То, что я имел честь отметить вашему величеству в одном из моих предшествовавших почтительнейших донесений, касательно слов, сказанных герцогом курляндским принцессе Анне во время болезни императрицы, и того, что граф Остерман сказал вскользь по поводу регентства, все это я узнал из собственных уст герцога брауншвейгского. Если бы ее императорское величество умерла 17 октября, на второй день болезни, то без всякого сомнения принцесса Анна была бы провозглашена регентшею; но как искусство медика позволило надеяться на выздоровление и продолжило жизнь больной еще на несколько дней, то нашли время дать всему другой вид, а именно тот, который мы видим в настоящее время. Меня уверяют, что принцесса и герцог брауншвейгский не успокоятся на этом, хотя и скрывают теперь свою досаду. При хороших советниках, они возьмутся за дело, как следует, и тогда, конечно, они отнимут власть у регента; бояться же им нечего, потому что они родители императора. Но по многим причинам я не осмеливаюсь ожидать такого чуда. Кажется, думают пригласить Линара 1, чтобы посеять раздор между супругами.

21.

Мардефельд — королю.

С.-Петербург, 1-го ноября 1740 г.

Всемилостивейший государь! Я уже имел честь почтительнейше доложить вашему величеству в реляции от 29 октября, посланной эстафетою на имя барона фон-Бракеля и дубликат, который везет курьер, отправленный маркизом де-Шетарди, о смерти императрицы, причиненной большим камнем, переместившимся с своего обыкновенного места и заткнувшим все проходы из желудка в мочевой пузырь, так что моча не могла образоваться. Вам известна также перемена, происшедшая по этому случаю. Принцесса Анна [283] завладела было сначала своим сыном и оставалась всю ночь с ним. Третьего дня утром император был перенесен в зимний дворец следующим образом: эскадрон конной гвардии открывал шествие, обер-гофмаршал граф Левенвольде, обер-шталмейстер князь Куракин и многие камергеры следовали за ним пешком, а герцог-регент шел тотчас за ними также пешком, перед портшезом, в котором сидела кормилица с юным императором на коленях. Позади портшеза ехала карета, где сидела принцесса мать с фрейлиною Менгден; перед ними 8 лакеев верхами, а пешая рота гвардейских солдат замыкала шествие.

Принцесса Анна выбрала для его императорского величества покои, прилегающие к ее собственным, где жил прежде принц ее супруг, который поместился теперь в комнатах, находящихся на лево от входа в большую залу. Герцог-регент предлагал принцессе комнаты, которые занимала покойная императрица, по как она пожелала лучше оставить за собою прежние свои комнаты, то думают, что в первых поместится герцог-регент. Он еще в летнем дворце и останется там до тех пор, пока не поправится сын его наследный принц, который в настоящее время опасно болен.

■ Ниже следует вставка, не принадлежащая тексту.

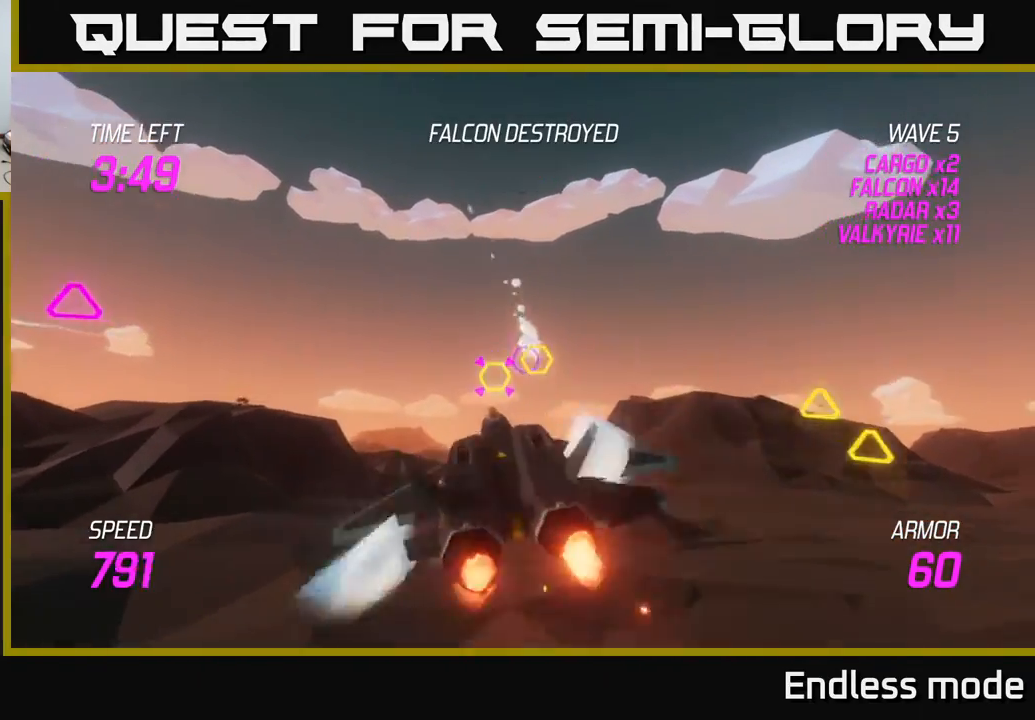
{"buttons": ["R2"], "left_stick": "right", "events": [[50, "left_stick", "left"], [67, "L2", "down"], [183, "left_stick", "up-left"], [267, "L2", "up"], [367, "left_stick", "down-left"], [467, "R2", "down"], [500, "left_stick", "right"]]}
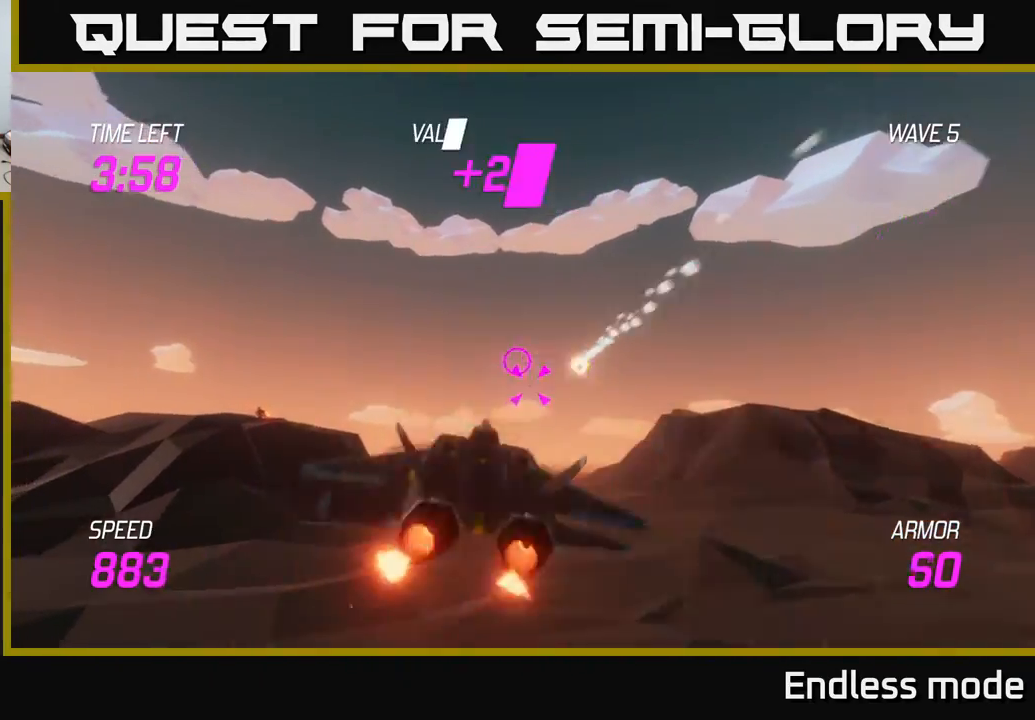
{"buttons": [], "left_stick": "up-right", "events": [[50, "R2", "up"], [100, "left_stick", "center"], [133, "R2", "down"], [250, "R2", "up"], [317, "left_stick", "left"], [350, "R2", "down"], [450, "R2", "up"], [483, "left_stick", "up-right"]]}
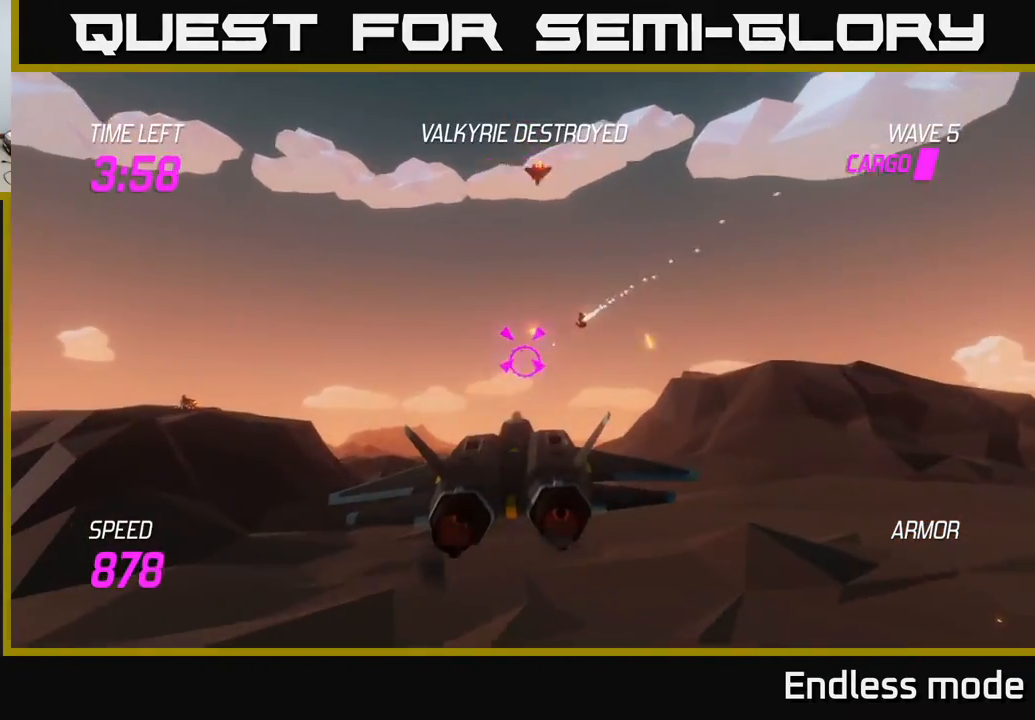
{"buttons": [], "left_stick": "center", "events": [[17, "R2", "down"], [100, "R2", "up"], [150, "left_stick", "up-left"], [183, "R2", "down"], [317, "R2", "up"], [350, "left_stick", "center"], [367, "R2", "down"], [450, "R2", "up"]]}
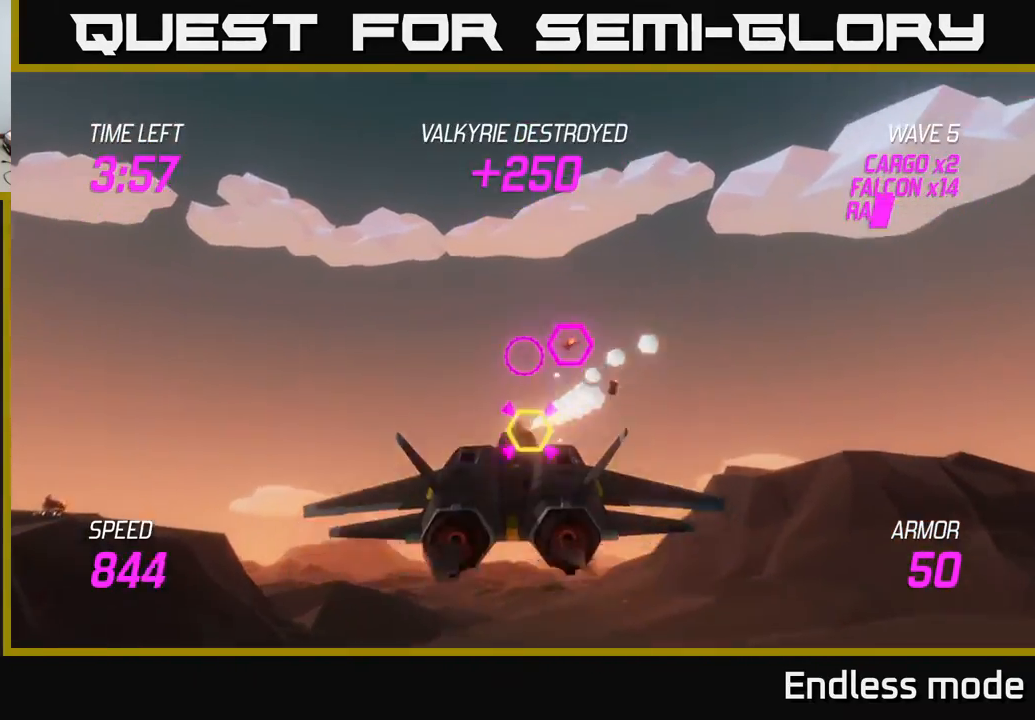
{"buttons": [], "left_stick": "right", "events": [[33, "R2", "down"], [67, "left_stick", "down-left"], [150, "R2", "up"], [183, "L2", "down"], [250, "R2", "down"], [250, "left_stick", "left"], [267, "L2", "up"], [267, "R2", "up"], [350, "L2", "down"], [433, "L2", "up"], [450, "left_stick", "right"]]}
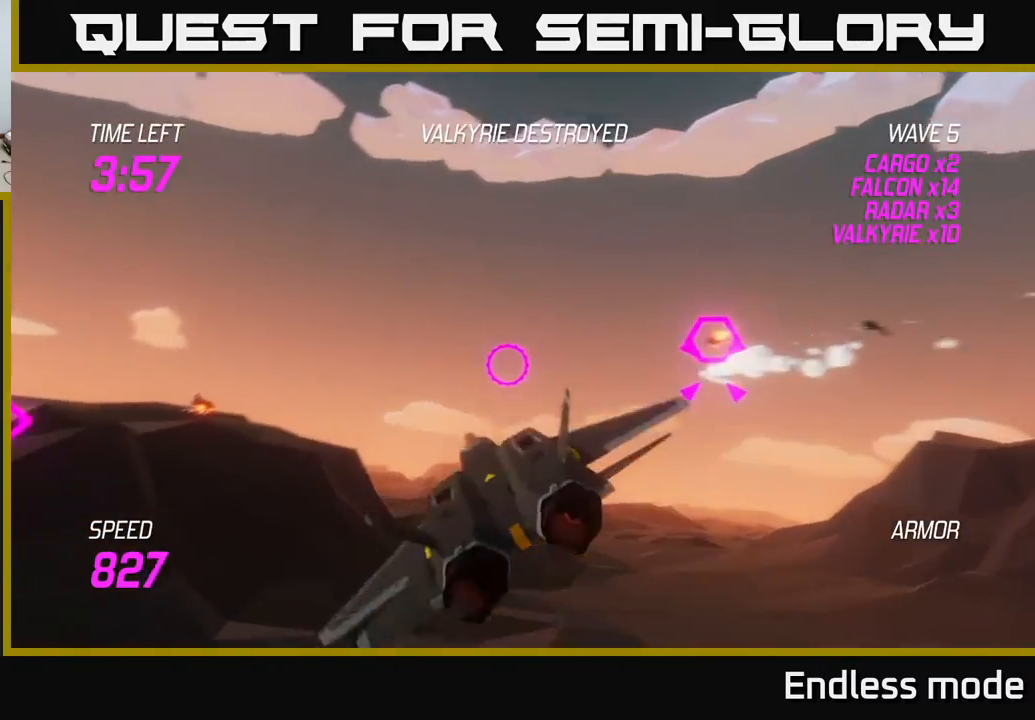
{"buttons": [], "left_stick": "up", "events": [[17, "L2", "down"], [117, "L2", "up"], [483, "left_stick", "up"]]}
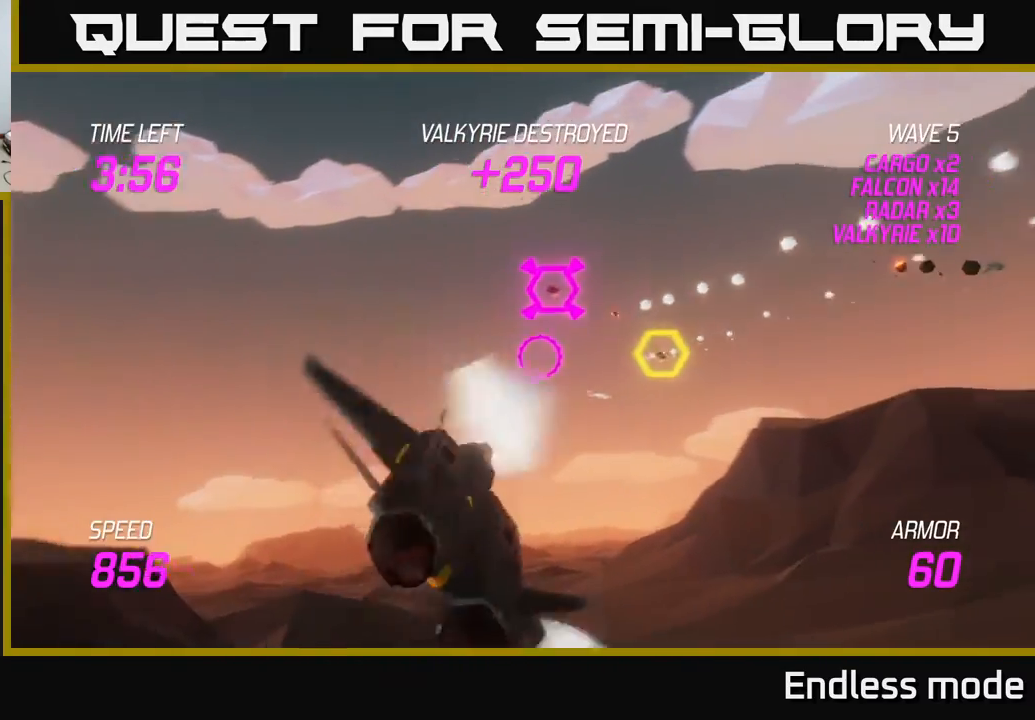
{"buttons": [], "left_stick": "down", "events": [[17, "R2", "down"], [100, "R2", "up"], [200, "R2", "down"], [333, "R2", "up"], [333, "left_stick", "left"], [400, "R2", "down"], [450, "left_stick", "down"], [500, "R2", "up"]]}
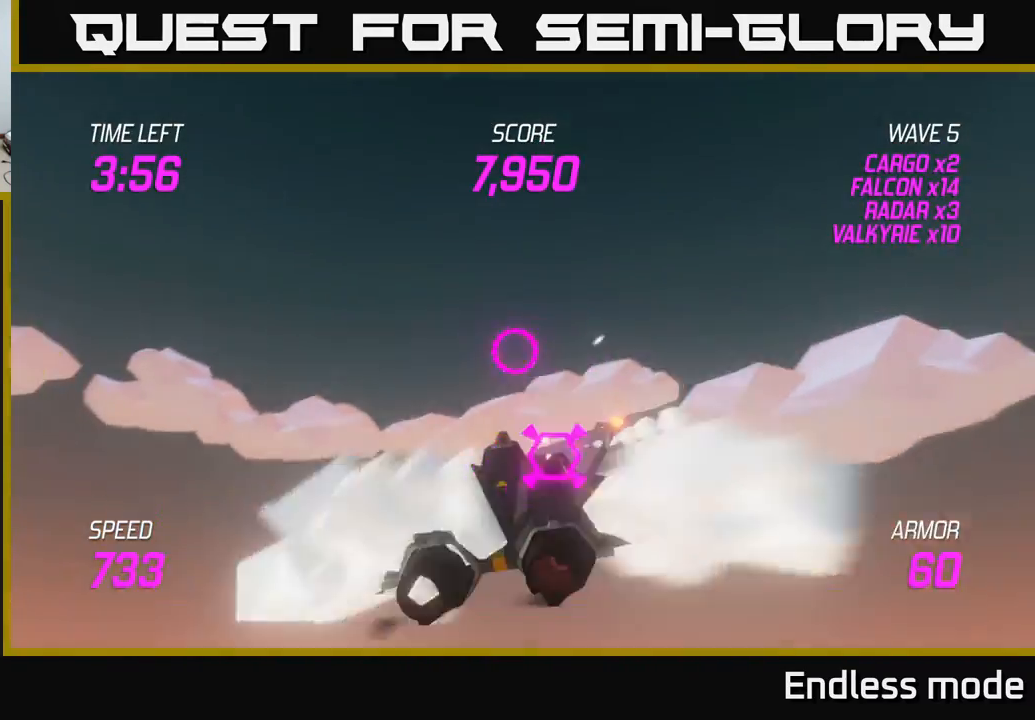
{"buttons": [], "left_stick": "right", "events": [[33, "L2", "down"], [50, "left_stick", "right"], [150, "L2", "up"], [250, "L2", "down"], [350, "L2", "up"]]}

Четверть часа спустя после прибытия императора во дворец, все русские отправились туда для принесения поздравления регенту, при чем они целовали у него — кто руку, кто платье. Регент заливался слезами и не мог выговорить ни слова.

Герцог брауншвейгский, который был произведен в подполковники и поставлен во главе Семеновского гвардейского полка, в то время, как приносили присягу, также поздравил регента, при чем они нежно обнялись.

Вчера утром регент представлялся молодому императору, сделал визит принцессе Анне и отдал визит герцогу брауншвейгскому, а после полудня посетил великую княжну Елизавету. Из всех иностранных министров только один г-н Финч поехал с первой же минуты во дворец и смешался с толпою для принесения поздравления; за то герцог и не ответил ему ни слова.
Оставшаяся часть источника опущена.